Une alliance surprise avec l’Orchestre symphonique de San Francisco a conduit à S&M en 1999, avant que le bassiste de longue date Jason Newsted ne démissionne de manière inattendue en 2001. Le résultat a été que le producteur Bob Rock a rempli les sessions pour le suivi de Reload, St Anger en 2003, tandis qu’un remplaçant a été trouvé. Et bien que cet album ait permis de réconcilier le groupe avec leurs racines metal, il ressemblait également à la bande originale d’une séance de thérapie de groupe, et sert maintenant de rappel douloureux d’une période tumultueuse de la carrière du groupe (comme documenté dans Some Kind en 2004 du monstre). Les fans se sont demandé si Metallica s’était complètement égaré.

Rallumer le feu

Bien qu’il soit l’un des plus grands groupes au monde, Metallica s’est toujours senti comme une tache sur le grand public – le groupe a été relégué au pré-show du Super Bowl, plutôt que le spectacle de la mi-temps; jamais accordé de diffusion entre Kings Of Leon et Taylor Swift, quel que soit le nombre d’albums ou de billets de concert vendus. Comme s’ils se résignaient à ce fait, leur prochain mouvement était de renouer avec leur Metallica-ness, et le producteur Rick Rubin a été engagé pour rallumer le feu qui avait brûlé dans leur Marionnettisteventres de l’ère.

L’intro de « That Was Just Your Life » fait monter la tension avant d’exploser avec un riff galopant qui répond à la question brûlante : Metallica peut-il encore faire du heavy ? La réponse a été un oui catégorique – et bien plus encore. Le déchiquetage sismique et les riffs décalés gargantuesques pivotent et se tordent tout au long des sept minutes de la chanson, revisitant la complexité qui imprégnait les années 1987 … Et la justice pour tous.
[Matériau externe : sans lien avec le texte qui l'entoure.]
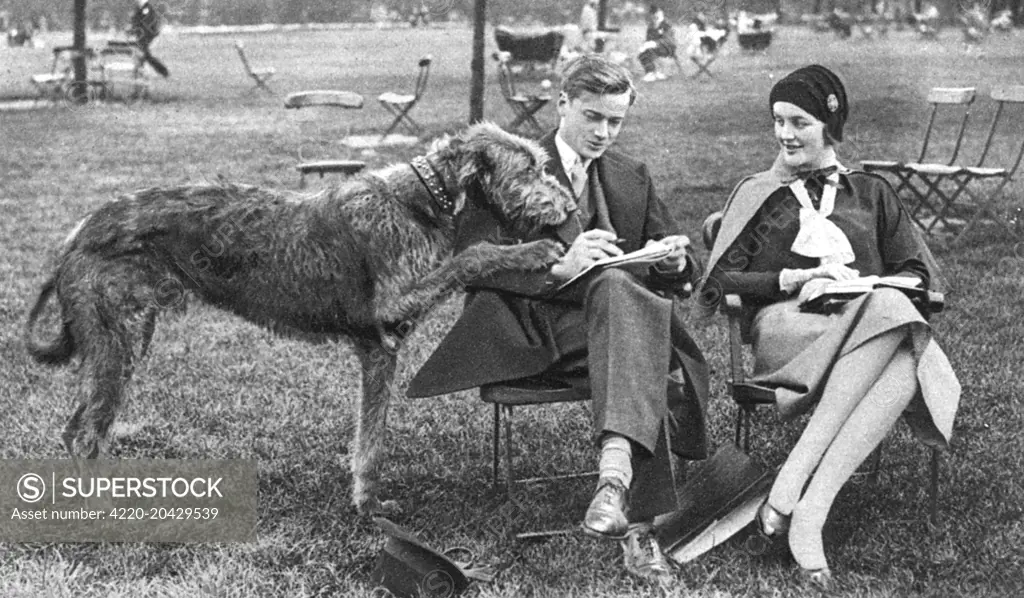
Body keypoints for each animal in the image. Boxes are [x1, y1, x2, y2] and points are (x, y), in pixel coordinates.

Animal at [24, 121, 573, 514]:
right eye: (528, 169)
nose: (568, 206)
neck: (424, 199)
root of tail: (77, 233)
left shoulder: (378, 347)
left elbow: (370, 435)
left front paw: (366, 499)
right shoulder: (389, 318)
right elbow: (473, 255)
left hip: (124, 340)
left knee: (77, 430)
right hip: (118, 340)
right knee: (88, 435)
Il y a même un solo de guitare fougueux de Kirk Hammett dont l’absence dans l’histoire récente a été remarquable. « The End Of The Line » fournit une toile basée sur le groove pour une ligne vocale qui rappelle « Creeping Death », tandis que les soufflants « Broken, Beat And Scarred » et « Cyanide » sont plus rationalisés, mettant en valeur le moins-est- plus d’approche appliquée à « The Black Album ».

« The Day That Never Comes » rappelle la ballade lourde comme un sac de briques qui était « Fade To Black », tandis que « All Nightmare Long » a prouvé que Metallica n’avait pas perdu ses côtelettes rapides. En ce qui concerne les suites, « Unforgiven III » n’est un successeur que de nom; il existe facilement comme un autonome convaincant à part entière. L’instrumental « Suicide And Redemption », quant à lui, fait écho à « To Live Is To Die » avant que le tout ne se termine par le choc court et dévastateur de « My Apocalypse ».
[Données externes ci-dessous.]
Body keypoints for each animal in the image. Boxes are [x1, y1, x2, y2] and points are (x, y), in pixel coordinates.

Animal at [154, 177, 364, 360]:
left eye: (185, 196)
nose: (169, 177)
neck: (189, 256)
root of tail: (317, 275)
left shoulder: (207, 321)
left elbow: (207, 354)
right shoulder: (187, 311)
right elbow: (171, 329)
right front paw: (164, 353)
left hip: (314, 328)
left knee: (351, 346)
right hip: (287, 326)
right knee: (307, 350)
Retour à la vie en rugissant

Avec seulement trois des dix pistes de Death Magnetic en moins de sept minutes, cela risquait d’être trop tôt à la suite d’une période de test dans l’histoire de Metallica. Pourtant, Metallica a habilement navigué à travers ses rebondissements épiques avec la vigueur d’un groupe qui avait encore beaucoup à offrir, chaque chanson se jouant exactement comme il le fallait sans jamais dépasser son accueil.
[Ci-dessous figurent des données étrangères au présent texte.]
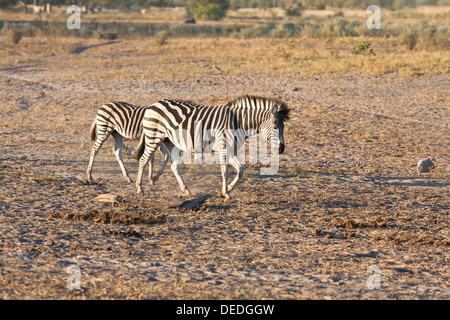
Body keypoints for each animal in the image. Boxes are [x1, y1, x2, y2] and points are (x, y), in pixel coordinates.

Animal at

Avec Death Magnetic, Metallica a rappelé une époque classique sans sonner comme une parodie d’eux-mêmes ; toute similitude avec leur matériel antérieur est une simple conséquence de l’ADN du groupe. Si St Anger était un lion endormi, Death Magnetic était le son des thrashers rugissant de nouveau à la vie.

Écoutez le meilleur de Metallica sur Apple Music et Spotify.